● **TASK INSTRUCTIONS**
Could you print every line from the first one of the records below through the line containing "exposure_s: 1/894", with both included and nothing else?

● **DATA LISTING**
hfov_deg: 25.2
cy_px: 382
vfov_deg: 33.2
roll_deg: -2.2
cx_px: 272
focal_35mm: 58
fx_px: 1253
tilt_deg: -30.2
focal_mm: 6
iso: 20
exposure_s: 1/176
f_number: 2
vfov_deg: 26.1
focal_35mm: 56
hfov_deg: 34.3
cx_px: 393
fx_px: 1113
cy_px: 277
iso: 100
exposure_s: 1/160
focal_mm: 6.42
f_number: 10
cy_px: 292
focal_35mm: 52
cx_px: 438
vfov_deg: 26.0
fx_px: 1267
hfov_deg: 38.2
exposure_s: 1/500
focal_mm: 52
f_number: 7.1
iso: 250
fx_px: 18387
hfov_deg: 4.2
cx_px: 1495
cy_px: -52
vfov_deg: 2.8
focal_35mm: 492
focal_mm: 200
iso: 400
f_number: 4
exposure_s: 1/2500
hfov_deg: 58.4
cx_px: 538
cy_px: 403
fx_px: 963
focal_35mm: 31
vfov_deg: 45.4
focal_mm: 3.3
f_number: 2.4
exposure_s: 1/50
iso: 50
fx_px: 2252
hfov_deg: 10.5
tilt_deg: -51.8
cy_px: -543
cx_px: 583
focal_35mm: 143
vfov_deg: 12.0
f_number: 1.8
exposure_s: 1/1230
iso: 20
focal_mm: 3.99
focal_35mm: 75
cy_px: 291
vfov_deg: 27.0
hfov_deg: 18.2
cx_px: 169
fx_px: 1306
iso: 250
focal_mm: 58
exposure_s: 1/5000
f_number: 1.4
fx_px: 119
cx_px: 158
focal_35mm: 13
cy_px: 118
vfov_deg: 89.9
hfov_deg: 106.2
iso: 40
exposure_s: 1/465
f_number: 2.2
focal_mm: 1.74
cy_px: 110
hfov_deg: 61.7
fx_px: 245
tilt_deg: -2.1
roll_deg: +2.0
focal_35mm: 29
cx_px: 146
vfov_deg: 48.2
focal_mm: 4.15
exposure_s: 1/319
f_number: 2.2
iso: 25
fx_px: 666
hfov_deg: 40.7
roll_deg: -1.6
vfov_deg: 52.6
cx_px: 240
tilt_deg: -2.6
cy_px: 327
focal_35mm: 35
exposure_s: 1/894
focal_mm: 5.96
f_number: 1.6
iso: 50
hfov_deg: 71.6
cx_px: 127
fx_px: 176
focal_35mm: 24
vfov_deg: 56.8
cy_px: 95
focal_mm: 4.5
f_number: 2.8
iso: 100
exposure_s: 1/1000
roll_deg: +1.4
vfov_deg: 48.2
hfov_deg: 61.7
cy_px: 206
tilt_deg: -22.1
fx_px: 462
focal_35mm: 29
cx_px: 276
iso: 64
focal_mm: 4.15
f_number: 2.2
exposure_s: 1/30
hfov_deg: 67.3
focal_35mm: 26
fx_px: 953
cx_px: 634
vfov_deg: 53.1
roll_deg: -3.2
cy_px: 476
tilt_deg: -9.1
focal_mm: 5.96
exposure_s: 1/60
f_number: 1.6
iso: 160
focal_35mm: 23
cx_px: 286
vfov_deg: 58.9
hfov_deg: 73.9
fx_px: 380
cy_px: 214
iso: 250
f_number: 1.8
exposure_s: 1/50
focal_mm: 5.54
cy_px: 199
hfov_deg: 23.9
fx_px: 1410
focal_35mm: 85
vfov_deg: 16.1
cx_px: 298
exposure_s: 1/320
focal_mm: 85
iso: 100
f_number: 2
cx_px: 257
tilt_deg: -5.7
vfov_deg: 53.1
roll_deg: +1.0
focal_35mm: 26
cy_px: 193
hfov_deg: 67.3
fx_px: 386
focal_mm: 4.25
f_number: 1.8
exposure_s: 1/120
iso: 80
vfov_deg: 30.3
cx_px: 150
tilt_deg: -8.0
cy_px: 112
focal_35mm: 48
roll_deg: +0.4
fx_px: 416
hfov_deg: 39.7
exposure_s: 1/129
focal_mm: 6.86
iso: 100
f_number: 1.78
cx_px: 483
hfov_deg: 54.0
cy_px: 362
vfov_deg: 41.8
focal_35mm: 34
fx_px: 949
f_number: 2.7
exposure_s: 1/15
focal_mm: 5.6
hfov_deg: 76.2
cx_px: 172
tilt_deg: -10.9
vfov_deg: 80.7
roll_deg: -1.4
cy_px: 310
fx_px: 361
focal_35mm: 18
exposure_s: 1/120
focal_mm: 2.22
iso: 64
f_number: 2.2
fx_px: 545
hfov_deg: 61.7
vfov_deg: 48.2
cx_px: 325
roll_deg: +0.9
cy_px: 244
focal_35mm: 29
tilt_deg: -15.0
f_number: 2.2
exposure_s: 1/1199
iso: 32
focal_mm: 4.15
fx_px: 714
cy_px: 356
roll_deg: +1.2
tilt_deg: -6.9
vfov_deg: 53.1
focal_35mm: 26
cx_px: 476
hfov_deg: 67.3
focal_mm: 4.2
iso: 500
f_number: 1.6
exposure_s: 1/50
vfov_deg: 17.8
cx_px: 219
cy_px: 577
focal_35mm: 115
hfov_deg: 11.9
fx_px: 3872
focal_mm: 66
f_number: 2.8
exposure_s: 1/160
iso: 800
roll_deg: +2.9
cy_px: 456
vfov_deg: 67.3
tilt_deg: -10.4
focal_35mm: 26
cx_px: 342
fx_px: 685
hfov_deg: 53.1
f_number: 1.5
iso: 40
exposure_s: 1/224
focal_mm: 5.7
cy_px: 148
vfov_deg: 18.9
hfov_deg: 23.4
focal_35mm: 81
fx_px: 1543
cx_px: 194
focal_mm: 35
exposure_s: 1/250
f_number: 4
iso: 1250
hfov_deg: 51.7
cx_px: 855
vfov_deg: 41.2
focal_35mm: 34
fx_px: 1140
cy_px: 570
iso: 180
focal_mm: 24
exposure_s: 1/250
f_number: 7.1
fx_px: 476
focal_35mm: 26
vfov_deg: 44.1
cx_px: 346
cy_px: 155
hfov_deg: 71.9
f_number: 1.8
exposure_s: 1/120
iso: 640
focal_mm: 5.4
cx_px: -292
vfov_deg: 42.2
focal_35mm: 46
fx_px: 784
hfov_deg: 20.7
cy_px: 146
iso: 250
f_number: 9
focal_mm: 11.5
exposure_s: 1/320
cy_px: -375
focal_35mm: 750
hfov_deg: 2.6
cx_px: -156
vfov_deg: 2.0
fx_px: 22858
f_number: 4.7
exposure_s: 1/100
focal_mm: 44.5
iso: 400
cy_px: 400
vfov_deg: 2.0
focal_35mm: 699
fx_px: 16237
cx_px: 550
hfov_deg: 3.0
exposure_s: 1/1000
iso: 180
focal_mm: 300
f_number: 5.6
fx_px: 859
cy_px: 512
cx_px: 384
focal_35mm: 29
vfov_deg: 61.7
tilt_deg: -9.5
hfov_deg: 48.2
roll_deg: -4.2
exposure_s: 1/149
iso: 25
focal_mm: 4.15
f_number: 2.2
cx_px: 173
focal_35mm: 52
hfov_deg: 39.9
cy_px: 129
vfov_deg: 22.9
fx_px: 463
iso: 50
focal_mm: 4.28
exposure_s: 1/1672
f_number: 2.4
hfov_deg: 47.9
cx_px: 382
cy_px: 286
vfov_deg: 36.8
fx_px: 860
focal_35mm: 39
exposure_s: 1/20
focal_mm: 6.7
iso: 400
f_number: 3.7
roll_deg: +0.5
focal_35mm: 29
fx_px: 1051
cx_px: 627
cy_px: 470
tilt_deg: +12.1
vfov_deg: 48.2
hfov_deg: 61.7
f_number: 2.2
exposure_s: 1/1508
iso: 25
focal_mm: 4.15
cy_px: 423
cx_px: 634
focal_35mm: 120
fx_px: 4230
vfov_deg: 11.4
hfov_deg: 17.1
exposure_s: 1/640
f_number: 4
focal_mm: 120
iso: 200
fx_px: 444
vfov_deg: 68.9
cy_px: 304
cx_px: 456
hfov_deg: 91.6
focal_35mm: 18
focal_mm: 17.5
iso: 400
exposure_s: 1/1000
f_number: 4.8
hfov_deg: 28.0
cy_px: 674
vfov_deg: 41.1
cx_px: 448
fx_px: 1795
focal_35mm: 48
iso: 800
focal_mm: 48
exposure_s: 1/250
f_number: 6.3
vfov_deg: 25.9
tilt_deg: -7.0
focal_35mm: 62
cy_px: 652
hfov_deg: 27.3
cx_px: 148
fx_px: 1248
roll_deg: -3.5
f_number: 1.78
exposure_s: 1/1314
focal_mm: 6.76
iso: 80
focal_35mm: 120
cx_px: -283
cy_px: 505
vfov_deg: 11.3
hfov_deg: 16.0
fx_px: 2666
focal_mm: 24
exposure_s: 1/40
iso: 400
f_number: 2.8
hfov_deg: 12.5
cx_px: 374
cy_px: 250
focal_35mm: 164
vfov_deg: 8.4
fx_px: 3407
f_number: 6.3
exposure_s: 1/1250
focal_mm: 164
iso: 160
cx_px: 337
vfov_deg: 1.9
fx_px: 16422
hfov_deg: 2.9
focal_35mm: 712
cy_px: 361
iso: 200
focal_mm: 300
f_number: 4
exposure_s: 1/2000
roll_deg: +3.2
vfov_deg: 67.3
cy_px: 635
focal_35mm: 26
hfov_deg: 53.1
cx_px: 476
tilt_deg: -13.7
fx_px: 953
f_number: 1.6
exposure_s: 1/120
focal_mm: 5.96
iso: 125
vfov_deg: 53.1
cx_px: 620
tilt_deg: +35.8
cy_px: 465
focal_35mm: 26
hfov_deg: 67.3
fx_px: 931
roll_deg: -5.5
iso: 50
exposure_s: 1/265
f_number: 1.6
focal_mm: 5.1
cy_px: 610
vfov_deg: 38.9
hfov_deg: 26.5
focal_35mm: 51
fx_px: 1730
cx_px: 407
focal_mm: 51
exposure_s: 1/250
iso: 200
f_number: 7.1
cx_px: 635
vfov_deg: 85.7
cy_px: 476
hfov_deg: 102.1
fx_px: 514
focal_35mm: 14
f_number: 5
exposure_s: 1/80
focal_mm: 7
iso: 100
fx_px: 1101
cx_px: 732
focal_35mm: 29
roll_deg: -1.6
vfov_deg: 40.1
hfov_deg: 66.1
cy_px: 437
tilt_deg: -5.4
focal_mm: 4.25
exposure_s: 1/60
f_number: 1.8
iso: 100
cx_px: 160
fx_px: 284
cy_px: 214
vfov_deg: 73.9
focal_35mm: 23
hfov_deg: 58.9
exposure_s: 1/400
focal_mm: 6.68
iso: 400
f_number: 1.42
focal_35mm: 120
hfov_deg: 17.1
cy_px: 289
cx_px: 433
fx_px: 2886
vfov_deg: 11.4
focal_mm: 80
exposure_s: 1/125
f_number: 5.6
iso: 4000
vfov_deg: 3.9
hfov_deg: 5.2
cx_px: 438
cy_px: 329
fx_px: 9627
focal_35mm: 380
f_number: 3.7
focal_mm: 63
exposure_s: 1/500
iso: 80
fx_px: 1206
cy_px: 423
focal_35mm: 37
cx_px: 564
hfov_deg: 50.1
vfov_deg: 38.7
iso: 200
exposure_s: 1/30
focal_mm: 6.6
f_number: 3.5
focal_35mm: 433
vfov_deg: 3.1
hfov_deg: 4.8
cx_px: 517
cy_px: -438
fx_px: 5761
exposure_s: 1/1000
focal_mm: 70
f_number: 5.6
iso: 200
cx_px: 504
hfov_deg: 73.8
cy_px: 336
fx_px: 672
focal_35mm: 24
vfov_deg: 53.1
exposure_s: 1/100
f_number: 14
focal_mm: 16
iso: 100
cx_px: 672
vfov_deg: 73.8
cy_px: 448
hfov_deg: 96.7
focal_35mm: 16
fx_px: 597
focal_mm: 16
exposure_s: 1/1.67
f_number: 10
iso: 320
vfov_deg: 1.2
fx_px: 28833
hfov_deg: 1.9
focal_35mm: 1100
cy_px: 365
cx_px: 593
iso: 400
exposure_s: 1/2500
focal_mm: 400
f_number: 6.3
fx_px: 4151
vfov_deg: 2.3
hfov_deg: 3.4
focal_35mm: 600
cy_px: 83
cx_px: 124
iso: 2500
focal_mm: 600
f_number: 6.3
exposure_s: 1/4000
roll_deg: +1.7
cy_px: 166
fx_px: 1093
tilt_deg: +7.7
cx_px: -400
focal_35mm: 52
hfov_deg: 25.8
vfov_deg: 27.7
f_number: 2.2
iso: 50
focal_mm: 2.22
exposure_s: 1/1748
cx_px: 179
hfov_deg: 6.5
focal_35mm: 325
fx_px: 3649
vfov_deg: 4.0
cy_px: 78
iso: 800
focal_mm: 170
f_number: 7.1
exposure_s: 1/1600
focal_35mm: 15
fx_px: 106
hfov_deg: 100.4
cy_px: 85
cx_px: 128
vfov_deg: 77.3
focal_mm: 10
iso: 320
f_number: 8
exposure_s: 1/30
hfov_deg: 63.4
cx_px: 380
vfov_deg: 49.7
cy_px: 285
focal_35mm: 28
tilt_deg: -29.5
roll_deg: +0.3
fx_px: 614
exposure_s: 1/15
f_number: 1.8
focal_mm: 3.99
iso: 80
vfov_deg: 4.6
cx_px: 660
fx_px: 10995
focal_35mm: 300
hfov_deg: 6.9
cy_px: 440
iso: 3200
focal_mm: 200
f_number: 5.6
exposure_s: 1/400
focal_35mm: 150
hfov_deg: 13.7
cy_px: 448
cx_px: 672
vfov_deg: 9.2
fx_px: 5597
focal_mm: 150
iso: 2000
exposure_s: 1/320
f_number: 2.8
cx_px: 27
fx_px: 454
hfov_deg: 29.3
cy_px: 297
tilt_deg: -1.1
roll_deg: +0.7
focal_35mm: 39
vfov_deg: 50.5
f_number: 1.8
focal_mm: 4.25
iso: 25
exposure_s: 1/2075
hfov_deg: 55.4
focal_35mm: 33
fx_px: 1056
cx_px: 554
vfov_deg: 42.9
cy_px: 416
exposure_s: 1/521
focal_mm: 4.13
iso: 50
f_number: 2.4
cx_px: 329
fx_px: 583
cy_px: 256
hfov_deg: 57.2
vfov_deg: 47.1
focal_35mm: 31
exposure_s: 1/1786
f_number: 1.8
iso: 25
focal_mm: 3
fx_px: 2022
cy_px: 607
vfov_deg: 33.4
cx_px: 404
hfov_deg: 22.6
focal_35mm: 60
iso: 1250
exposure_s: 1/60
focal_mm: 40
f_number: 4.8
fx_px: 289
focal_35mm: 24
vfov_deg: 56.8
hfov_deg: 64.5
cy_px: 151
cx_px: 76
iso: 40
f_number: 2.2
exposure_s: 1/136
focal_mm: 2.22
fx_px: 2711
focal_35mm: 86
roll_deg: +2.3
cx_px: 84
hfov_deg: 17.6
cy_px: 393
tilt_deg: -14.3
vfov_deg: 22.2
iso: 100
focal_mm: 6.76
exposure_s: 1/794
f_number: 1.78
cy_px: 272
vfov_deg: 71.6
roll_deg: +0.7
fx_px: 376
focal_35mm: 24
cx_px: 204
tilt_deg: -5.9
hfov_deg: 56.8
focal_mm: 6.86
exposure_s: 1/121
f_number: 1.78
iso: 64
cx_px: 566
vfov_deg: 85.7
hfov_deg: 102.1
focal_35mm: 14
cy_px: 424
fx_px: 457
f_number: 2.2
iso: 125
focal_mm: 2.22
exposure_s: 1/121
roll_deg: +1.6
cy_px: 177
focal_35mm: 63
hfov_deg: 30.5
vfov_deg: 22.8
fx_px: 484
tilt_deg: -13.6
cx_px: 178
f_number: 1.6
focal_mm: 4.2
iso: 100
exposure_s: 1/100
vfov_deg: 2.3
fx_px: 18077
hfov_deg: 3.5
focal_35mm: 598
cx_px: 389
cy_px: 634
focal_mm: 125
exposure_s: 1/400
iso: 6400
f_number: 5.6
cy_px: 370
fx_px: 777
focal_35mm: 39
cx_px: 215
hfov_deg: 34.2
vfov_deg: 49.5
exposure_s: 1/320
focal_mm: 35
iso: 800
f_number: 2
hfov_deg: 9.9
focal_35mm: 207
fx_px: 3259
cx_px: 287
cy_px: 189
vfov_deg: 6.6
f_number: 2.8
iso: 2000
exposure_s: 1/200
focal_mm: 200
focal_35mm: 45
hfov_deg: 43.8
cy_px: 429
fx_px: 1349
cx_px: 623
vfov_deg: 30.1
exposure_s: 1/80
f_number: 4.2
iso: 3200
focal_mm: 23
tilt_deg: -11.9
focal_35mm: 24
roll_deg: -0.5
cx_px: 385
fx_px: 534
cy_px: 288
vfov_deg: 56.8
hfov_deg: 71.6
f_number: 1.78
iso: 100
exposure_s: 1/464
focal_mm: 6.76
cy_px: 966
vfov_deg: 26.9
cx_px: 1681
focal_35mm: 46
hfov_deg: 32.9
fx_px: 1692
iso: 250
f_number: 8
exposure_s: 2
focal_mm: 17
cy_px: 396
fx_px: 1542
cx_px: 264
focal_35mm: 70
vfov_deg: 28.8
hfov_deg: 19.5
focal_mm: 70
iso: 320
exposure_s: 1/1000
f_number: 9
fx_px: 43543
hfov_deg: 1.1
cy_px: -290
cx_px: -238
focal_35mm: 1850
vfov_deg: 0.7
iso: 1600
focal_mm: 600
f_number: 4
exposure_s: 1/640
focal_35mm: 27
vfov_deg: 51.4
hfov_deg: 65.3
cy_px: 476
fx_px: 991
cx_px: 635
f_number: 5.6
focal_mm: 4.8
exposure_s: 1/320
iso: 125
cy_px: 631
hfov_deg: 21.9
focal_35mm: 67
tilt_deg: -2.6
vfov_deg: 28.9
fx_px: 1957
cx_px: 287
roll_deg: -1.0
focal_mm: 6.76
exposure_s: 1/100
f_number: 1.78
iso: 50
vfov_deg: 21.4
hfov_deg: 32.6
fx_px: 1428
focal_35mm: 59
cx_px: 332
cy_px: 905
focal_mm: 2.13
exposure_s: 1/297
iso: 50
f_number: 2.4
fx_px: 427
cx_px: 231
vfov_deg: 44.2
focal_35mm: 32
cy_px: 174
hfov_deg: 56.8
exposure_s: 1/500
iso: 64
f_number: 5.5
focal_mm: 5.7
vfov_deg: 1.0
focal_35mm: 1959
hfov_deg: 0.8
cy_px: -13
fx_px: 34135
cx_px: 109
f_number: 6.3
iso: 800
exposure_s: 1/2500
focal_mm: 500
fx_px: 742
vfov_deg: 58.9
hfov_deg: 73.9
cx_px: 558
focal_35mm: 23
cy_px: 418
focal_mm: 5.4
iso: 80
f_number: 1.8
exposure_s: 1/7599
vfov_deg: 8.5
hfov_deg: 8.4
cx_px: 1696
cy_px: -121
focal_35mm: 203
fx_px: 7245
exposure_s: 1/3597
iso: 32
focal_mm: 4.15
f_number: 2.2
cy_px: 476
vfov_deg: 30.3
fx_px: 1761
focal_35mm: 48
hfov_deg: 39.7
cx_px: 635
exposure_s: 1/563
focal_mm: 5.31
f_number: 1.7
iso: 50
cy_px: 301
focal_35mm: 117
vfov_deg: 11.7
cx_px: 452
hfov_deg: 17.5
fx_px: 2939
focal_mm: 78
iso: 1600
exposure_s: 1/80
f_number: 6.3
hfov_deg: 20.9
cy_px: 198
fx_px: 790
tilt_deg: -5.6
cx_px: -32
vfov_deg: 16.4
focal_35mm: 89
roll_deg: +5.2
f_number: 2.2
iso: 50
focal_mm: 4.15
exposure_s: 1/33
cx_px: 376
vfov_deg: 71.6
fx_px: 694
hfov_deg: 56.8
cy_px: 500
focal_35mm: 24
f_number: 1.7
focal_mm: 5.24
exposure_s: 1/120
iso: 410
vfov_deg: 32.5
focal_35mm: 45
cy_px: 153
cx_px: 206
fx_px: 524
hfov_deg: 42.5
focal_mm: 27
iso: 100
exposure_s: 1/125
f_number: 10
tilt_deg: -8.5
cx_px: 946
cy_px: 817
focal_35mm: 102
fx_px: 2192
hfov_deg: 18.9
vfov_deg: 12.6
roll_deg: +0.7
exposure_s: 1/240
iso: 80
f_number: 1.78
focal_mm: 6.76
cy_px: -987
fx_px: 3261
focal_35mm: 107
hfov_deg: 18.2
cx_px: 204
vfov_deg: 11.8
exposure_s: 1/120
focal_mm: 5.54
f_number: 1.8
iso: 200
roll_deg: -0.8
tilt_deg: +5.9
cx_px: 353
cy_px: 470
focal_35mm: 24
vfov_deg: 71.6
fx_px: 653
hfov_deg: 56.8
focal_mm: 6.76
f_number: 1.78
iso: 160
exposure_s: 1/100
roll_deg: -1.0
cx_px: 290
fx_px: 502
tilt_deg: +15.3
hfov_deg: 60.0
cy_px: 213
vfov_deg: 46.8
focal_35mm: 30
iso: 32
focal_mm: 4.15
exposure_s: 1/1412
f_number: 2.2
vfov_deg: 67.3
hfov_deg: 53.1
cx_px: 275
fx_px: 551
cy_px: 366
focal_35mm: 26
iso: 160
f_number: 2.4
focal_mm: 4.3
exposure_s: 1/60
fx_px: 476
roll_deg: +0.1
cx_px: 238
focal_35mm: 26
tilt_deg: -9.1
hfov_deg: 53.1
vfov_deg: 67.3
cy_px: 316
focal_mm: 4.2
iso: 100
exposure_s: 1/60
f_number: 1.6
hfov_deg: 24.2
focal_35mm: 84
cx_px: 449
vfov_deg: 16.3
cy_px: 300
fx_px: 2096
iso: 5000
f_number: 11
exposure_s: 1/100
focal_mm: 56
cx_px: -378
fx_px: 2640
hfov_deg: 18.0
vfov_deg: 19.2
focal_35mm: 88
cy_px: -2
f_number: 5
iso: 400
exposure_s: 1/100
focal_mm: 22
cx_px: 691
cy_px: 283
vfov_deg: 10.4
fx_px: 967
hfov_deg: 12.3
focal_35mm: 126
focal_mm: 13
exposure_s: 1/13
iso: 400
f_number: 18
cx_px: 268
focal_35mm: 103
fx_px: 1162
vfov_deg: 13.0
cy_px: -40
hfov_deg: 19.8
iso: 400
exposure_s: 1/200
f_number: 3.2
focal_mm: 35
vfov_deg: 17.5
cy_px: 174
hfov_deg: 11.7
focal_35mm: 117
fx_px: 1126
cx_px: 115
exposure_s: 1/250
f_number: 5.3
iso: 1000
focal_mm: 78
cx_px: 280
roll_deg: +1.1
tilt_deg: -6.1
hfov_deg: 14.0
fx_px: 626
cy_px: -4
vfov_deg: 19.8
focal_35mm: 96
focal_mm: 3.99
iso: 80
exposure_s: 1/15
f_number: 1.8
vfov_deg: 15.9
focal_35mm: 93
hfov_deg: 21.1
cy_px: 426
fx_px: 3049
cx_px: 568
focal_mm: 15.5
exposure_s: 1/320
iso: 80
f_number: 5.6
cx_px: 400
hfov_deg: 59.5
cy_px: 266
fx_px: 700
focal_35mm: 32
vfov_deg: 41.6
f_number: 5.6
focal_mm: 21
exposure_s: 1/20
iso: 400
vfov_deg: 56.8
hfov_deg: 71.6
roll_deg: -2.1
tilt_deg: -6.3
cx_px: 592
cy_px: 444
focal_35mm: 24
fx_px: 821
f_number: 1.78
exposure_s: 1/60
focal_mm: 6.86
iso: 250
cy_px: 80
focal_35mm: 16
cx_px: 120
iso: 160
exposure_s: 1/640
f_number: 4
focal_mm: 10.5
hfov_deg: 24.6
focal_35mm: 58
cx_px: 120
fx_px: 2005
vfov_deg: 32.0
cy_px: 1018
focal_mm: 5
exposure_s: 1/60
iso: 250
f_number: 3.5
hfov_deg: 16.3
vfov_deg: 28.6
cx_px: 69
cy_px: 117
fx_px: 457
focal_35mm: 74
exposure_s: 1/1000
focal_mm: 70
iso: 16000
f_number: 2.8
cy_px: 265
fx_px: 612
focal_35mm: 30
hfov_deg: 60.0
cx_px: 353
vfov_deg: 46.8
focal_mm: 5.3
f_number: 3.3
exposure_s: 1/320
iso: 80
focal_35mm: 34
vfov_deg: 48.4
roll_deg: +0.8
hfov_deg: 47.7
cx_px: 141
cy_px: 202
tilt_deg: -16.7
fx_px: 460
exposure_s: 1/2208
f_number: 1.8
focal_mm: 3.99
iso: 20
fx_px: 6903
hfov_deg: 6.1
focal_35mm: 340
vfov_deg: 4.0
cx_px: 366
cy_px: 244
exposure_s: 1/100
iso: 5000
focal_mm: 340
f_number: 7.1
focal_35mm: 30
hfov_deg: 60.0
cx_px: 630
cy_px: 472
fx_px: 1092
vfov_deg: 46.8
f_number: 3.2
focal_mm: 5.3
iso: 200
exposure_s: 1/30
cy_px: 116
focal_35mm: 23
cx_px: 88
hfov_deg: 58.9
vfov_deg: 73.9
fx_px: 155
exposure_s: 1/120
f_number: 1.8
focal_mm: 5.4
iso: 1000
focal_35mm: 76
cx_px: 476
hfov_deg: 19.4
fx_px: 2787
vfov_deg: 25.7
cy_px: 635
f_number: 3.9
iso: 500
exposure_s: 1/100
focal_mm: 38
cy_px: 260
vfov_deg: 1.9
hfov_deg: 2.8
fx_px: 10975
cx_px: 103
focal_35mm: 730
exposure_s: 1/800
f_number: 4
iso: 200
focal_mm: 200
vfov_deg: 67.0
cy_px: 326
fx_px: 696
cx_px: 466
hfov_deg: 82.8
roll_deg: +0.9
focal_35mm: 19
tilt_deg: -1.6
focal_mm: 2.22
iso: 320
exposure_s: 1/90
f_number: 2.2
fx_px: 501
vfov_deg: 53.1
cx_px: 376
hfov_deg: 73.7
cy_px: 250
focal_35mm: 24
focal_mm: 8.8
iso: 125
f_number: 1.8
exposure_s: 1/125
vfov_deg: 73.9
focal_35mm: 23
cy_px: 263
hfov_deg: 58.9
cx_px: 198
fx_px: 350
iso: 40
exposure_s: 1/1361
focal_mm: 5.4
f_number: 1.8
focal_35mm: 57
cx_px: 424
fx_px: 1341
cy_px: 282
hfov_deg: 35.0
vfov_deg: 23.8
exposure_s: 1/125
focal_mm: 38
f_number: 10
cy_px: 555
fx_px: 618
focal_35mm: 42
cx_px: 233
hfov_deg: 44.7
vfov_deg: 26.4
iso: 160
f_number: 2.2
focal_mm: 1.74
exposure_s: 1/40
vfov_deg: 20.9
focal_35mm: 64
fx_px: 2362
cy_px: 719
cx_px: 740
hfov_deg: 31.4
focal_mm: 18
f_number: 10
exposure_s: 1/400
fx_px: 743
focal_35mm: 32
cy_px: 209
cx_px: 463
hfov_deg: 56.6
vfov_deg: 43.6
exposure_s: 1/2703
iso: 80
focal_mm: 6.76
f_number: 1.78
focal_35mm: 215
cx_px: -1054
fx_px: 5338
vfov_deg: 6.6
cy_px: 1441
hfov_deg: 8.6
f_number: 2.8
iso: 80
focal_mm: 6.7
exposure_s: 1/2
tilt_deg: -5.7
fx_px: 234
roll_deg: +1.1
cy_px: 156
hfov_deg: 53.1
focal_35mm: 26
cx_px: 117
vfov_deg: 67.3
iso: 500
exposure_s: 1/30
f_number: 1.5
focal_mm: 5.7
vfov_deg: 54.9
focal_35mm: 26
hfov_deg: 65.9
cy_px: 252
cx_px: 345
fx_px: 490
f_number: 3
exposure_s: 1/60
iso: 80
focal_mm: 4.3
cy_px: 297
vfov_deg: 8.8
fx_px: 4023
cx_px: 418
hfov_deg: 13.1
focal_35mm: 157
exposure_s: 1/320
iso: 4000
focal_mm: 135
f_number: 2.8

● **SOLUTION TO THIS EXERCISE**
hfov_deg: 25.2
cy_px: 382
vfov_deg: 33.2
roll_deg: -2.2
cx_px: 272
focal_35mm: 58
fx_px: 1253
tilt_deg: -30.2
focal_mm: 6
iso: 20
exposure_s: 1/176
f_number: 2
vfov_deg: 26.1
focal_35mm: 56
hfov_deg: 34.3
cx_px: 393
fx_px: 1113
cy_px: 277
iso: 100
exposure_s: 1/160
focal_mm: 6.42
f_number: 10
cy_px: 292
focal_35mm: 52
cx_px: 438
vfov_deg: 26.0
fx_px: 1267
hfov_deg: 38.2
exposure_s: 1/500
focal_mm: 52
f_number: 7.1
iso: 250
fx_px: 18387
hfov_deg: 4.2
cx_px: 1495
cy_px: -52
vfov_deg: 2.8
focal_35mm: 492
focal_mm: 200
iso: 400
f_number: 4
exposure_s: 1/2500
hfov_deg: 58.4
cx_px: 538
cy_px: 403
fx_px: 963
focal_35mm: 31
vfov_deg: 45.4
focal_mm: 3.3
f_number: 2.4
exposure_s: 1/50
iso: 50
fx_px: 2252
hfov_deg: 10.5
tilt_deg: -51.8
cy_px: -543
cx_px: 583
focal_35mm: 143
vfov_deg: 12.0
f_number: 1.8
exposure_s: 1/1230
iso: 20
focal_mm: 3.99
focal_35mm: 75
cy_px: 291
vfov_deg: 27.0
hfov_deg: 18.2
cx_px: 169
fx_px: 1306
iso: 250
focal_mm: 58
exposure_s: 1/5000
f_number: 1.4
fx_px: 119
cx_px: 158
focal_35mm: 13
cy_px: 118
vfov_deg: 89.9
hfov_deg: 106.2
iso: 40
exposure_s: 1/465
f_number: 2.2
focal_mm: 1.74
cy_px: 110
hfov_deg: 61.7
fx_px: 245
tilt_deg: -2.1
roll_deg: +2.0
focal_35mm: 29
cx_px: 146
vfov_deg: 48.2
focal_mm: 4.15
exposure_s: 1/319
f_number: 2.2
iso: 25
fx_px: 666
hfov_deg: 40.7
roll_deg: -1.6
vfov_deg: 52.6
cx_px: 240
tilt_deg: -2.6
cy_px: 327
focal_35mm: 35
exposure_s: 1/894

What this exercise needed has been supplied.